### Assignment
Beginning at the top of the entries below, retype each line exactly until the line containing "(559, 628) none" has been written out; include no pictures and no later lines.

START Source data

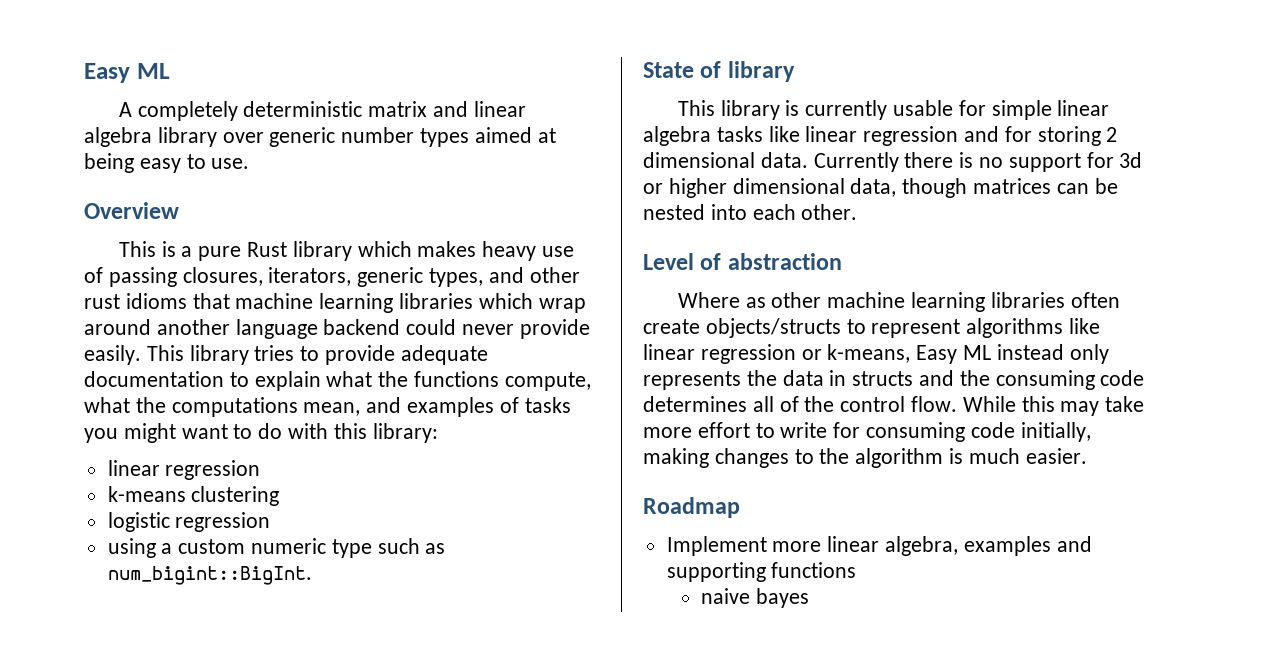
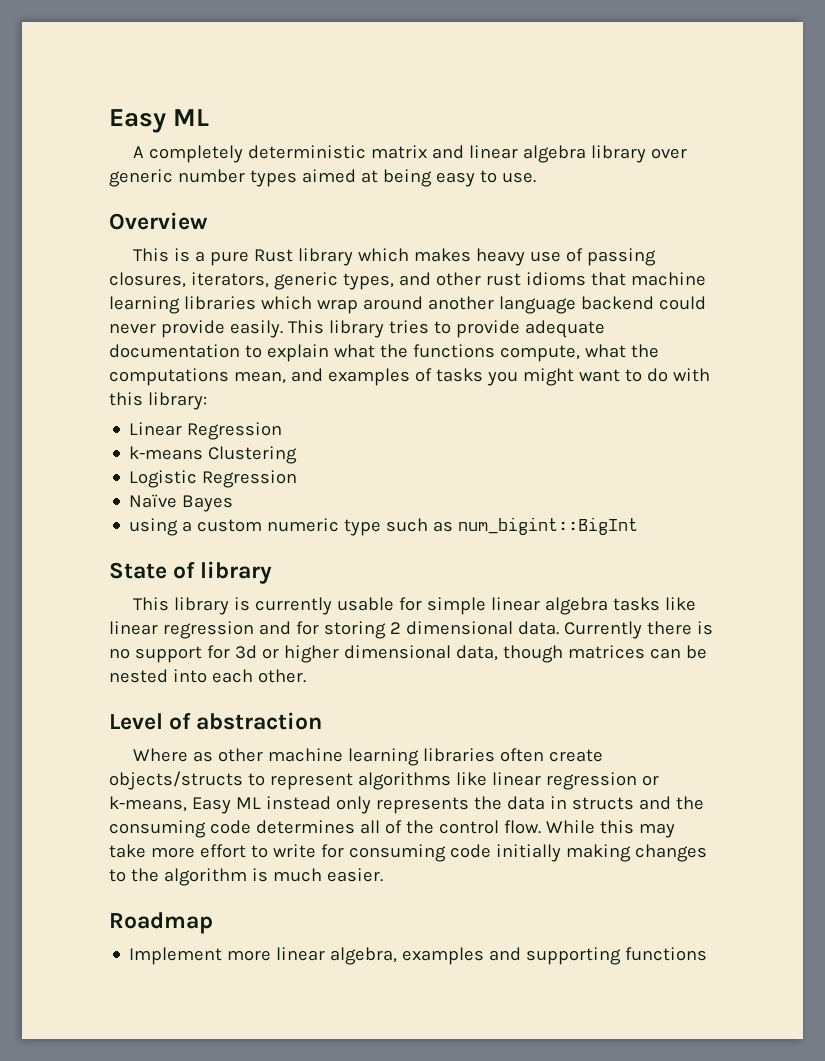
[107,460,261,480] linear regression -> [129,422,283,440] Linear Regression
[191,486,280,506] [107,512,271,532] clustering // logistic regression -> [208,446,298,464] [129,470,298,488] [129,494,234,512] Clustering // Logistic Regression // Naïve Bayes
[107,566,312,585] num_bigint::BigInt. -> [458,517,639,535] num_bigint::BigInt
[1020,422,1091,442] initially, -> [495,844,561,862] initially
[701,588,809,608] // naive bayes -> (708, 954) none

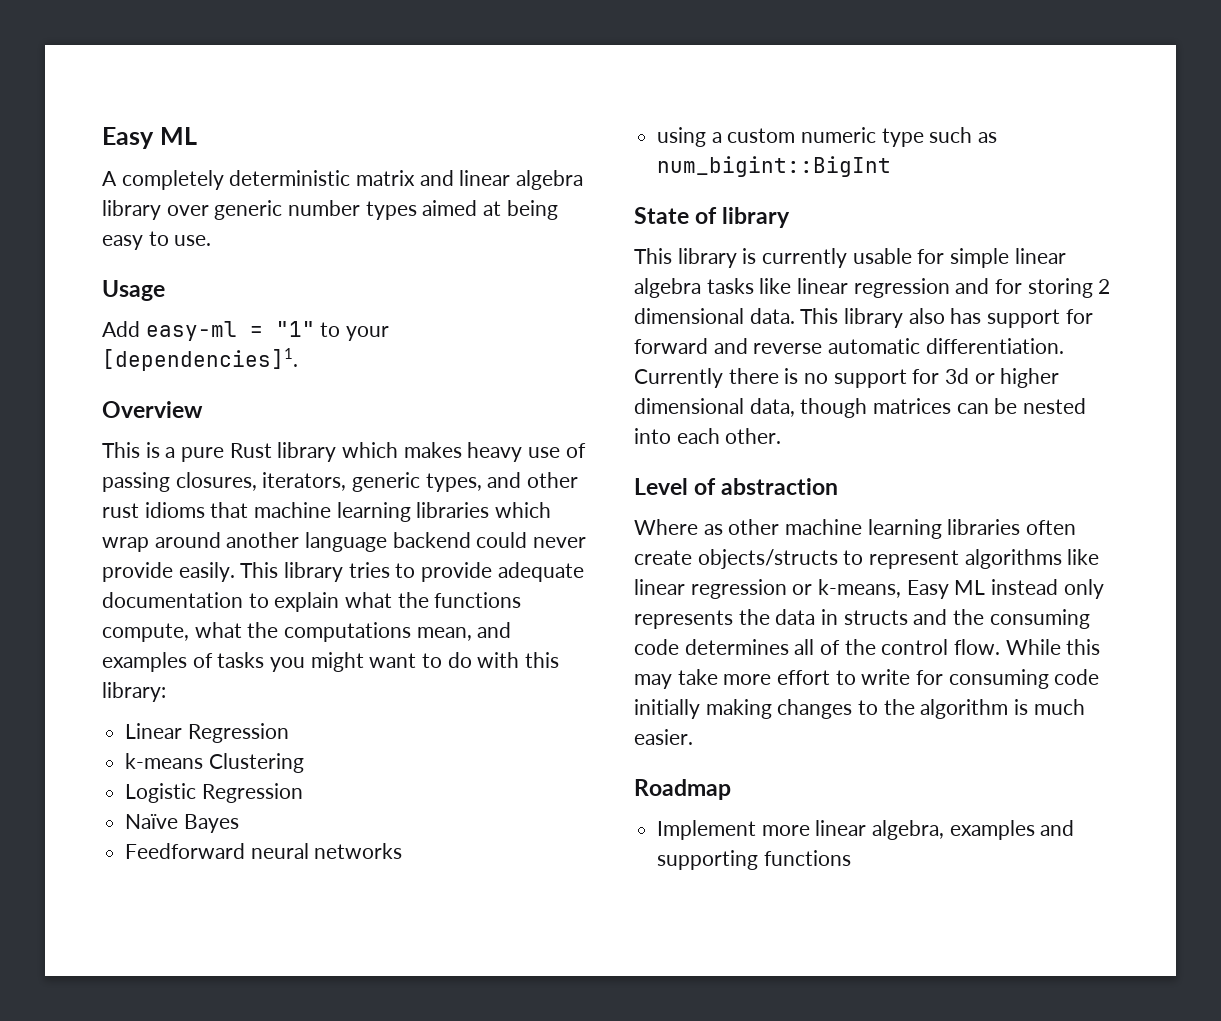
(536, 177) none -> [102,280,165,301] [102,321,390,341] [102,348,298,371] // Usage // Add easy-ml = "1" to your [dependencies]1.
(234, 503) none -> [125,843,403,859] // Feedforward neural networks
(559, 628) none -> [800,308,1093,328] [634,338,1064,354] This library also has support for forward and reverse automatic differentiation.

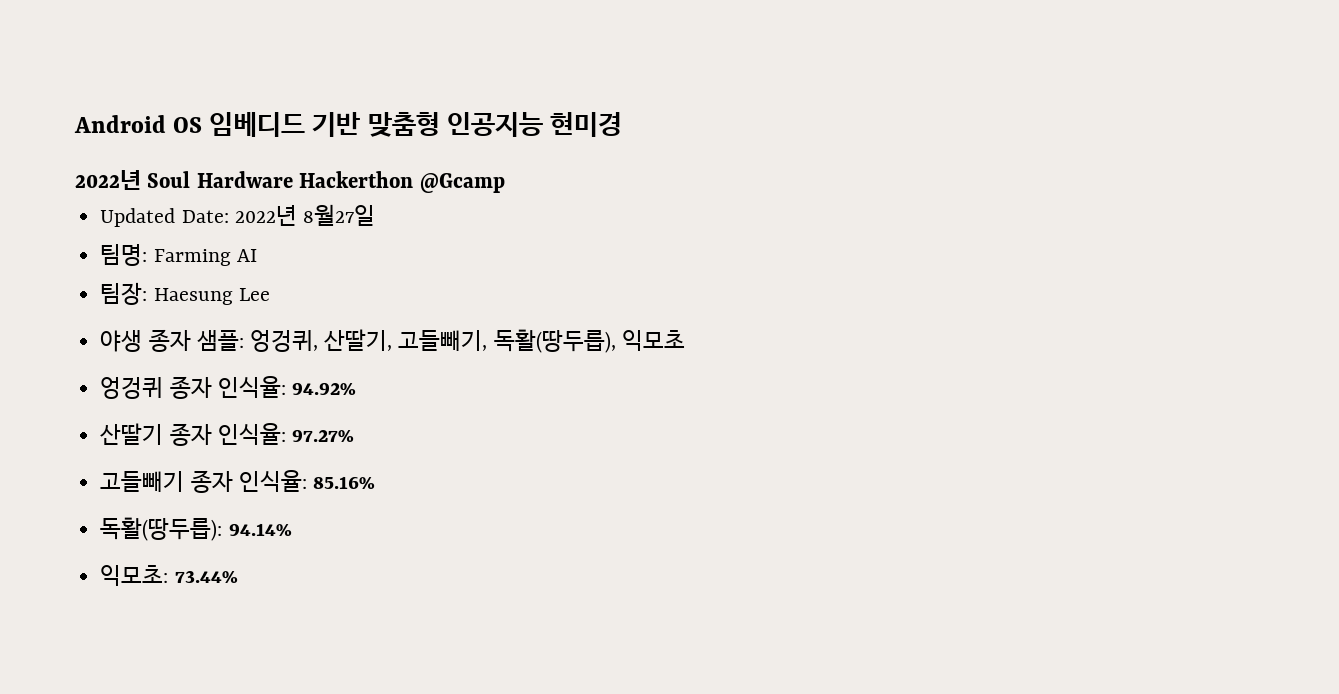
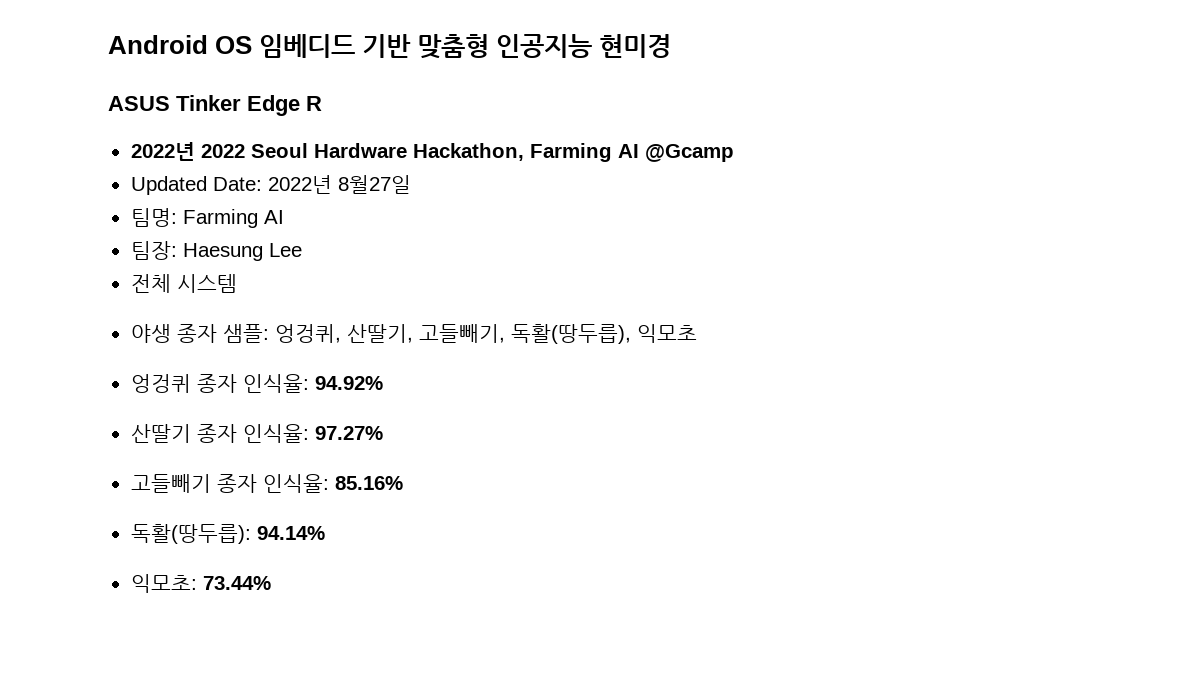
[75,170,414,190] 2022년 Soul Hardware Hackerthon -> [108,95,322,116] [130,142,639,162] ASUS Tinker Edge R // 2022년 2022 Seoul Hardware Hackathon, Farming AI
(270, 294) none -> [130,274,237,293] // 전체 시스템

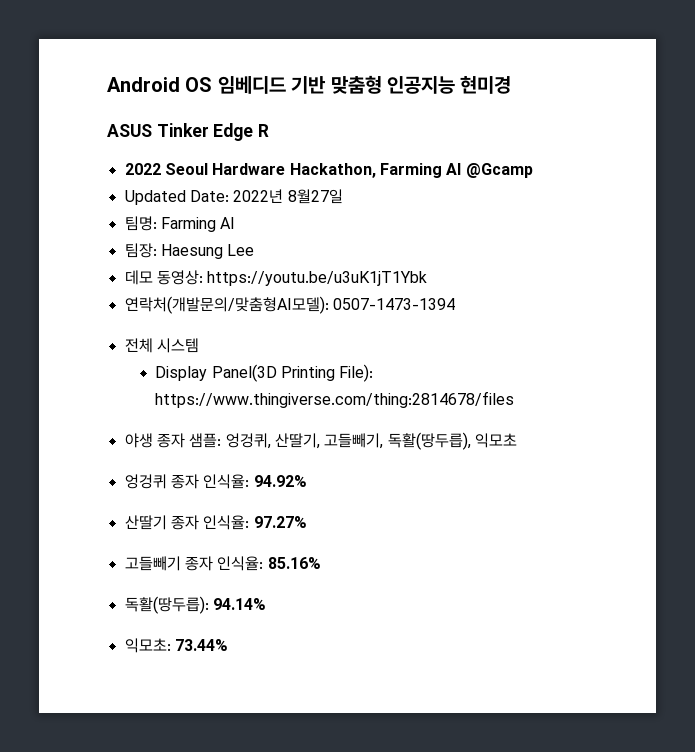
[130,142,195,161] 2022년 -> (270, 130) none
[130,274,237,293] 전체 시스템 -> [124,270,428,286] [124,296,455,314] [124,338,199,353] [155,364,374,382] [155,391,515,408] 데모 동영상: https://youtu.be/u3uK1jT1Ybk // 연락처(개발문의/맞춤형AI모델): 0507-1473-1394 // 전체 시스템 // Display Panel(3D Printing File): https://www.thingiverse.com/thing:2814678/files

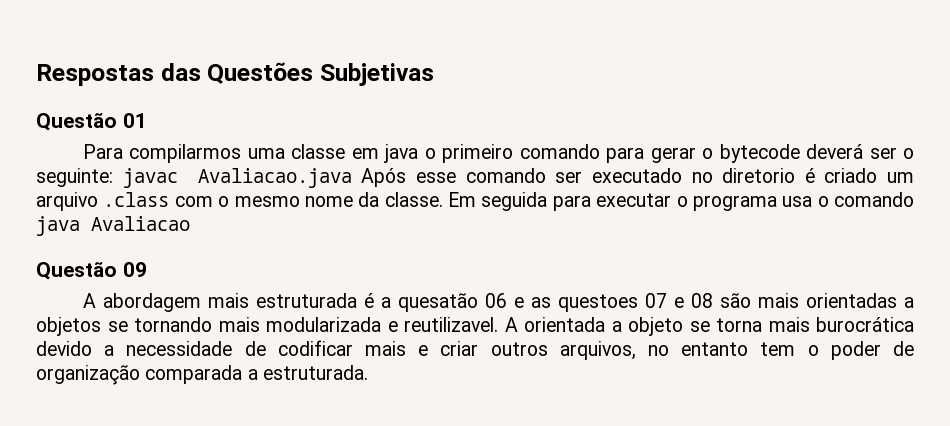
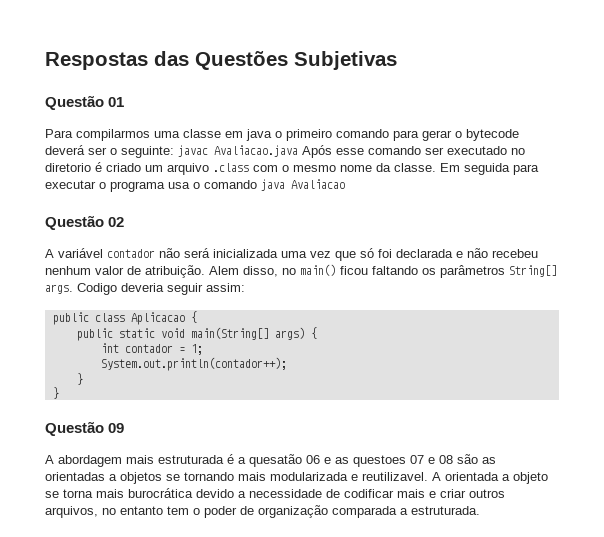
(190, 223) none -> [45,215,125,230] [45,248,538,261] [45,264,557,278] [45,283,245,295] [52,311,197,325] [76,327,317,341] [100,343,203,355] [100,357,287,371] [76,373,83,385] [52,387,59,399] // Questão 02 // A variável contador não será inicializada uma vez que só foi declarada e não recebeu nenhum valor de atribuição. Alem disso, no main() ficou faltando os parâmetros String[] args. Codigo deveria seguir assim: // public class Aplicacao { // public static void main(String[] args) { // int contador = 1; // System.out.println(contador++); // } // }
[757,293,799,308] mais -> [482,457,496,464] as

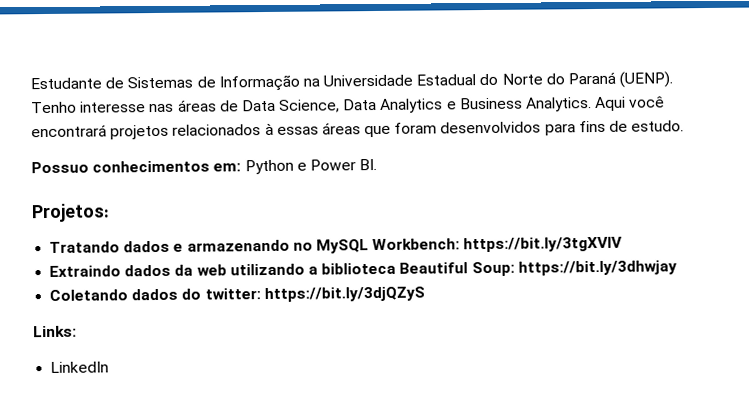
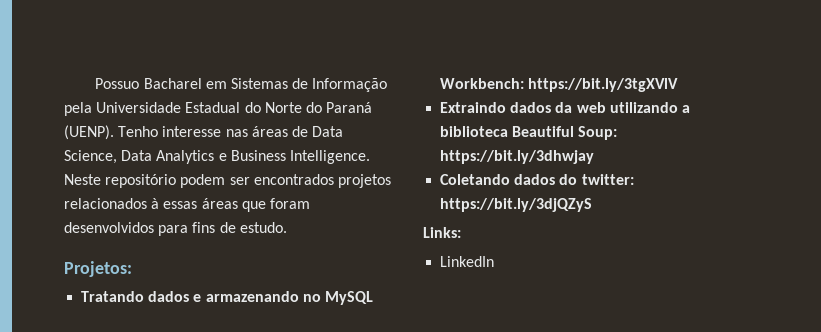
[30,77,125,90] Estudante de -> [95,78,227,89] Possuo Bacharel em
[302,78,320,87] na -> [64,102,92,116] pela
[526,96,666,112] [31,124,107,138] Analytics. Aqui você encontrará -> [289,150,370,164] [64,174,334,188] Intelligence. Neste repositório podem ser encontrados
[31,158,378,175] // Possuo conhecimentos em: Python e Power BI. -> (287, 227) none

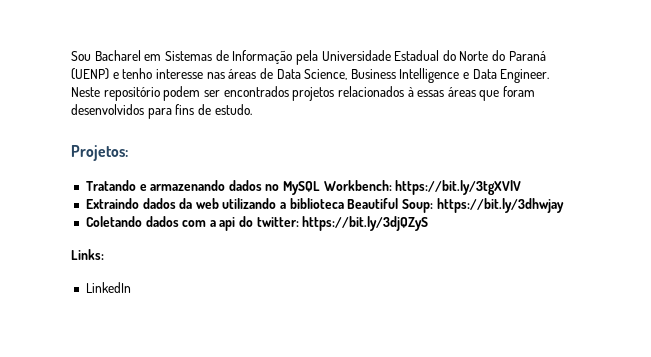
[95,78,140,89] Possuo -> [71,51,91,61] Sou
[64,125,159,140] (UENP). Tenho -> [71,68,153,80] (UENP) e tenho
[121,150,370,164] Data Analytics e Business Intelligence. -> [350,68,550,83] Business Intelligence e Data Engineer.
[148,291,190,302] dados -> (136, 185) none
(299, 296) none -> [228,180,262,191] dados
(556, 179) none -> [182,217,236,231] com a api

END Source data

### Reply to the task
[107,460,261,480] linear regression -> [129,422,283,440] Linear Regression
[191,486,280,506] [107,512,271,532] clustering // logistic regression -> [208,446,298,464] [129,470,298,488] [129,494,234,512] Clustering // Logistic Regression // Naïve Bayes
[107,566,312,585] num_bigint::BigInt. -> [458,517,639,535] num_bigint::BigInt
[1020,422,1091,442] initially, -> [495,844,561,862] initially
[701,588,809,608] // naive bayes -> (708, 954) none

(536, 177) none -> [102,280,165,301] [102,321,390,341] [102,348,298,371] // Usage // Add easy-ml = "1" to your [dependencies]1.
(234, 503) none -> [125,843,403,859] // Feedforward neural networks
(559, 628) none -> [800,308,1093,328] [634,338,1064,354] This library also has support for forward and reverse automatic differentiation.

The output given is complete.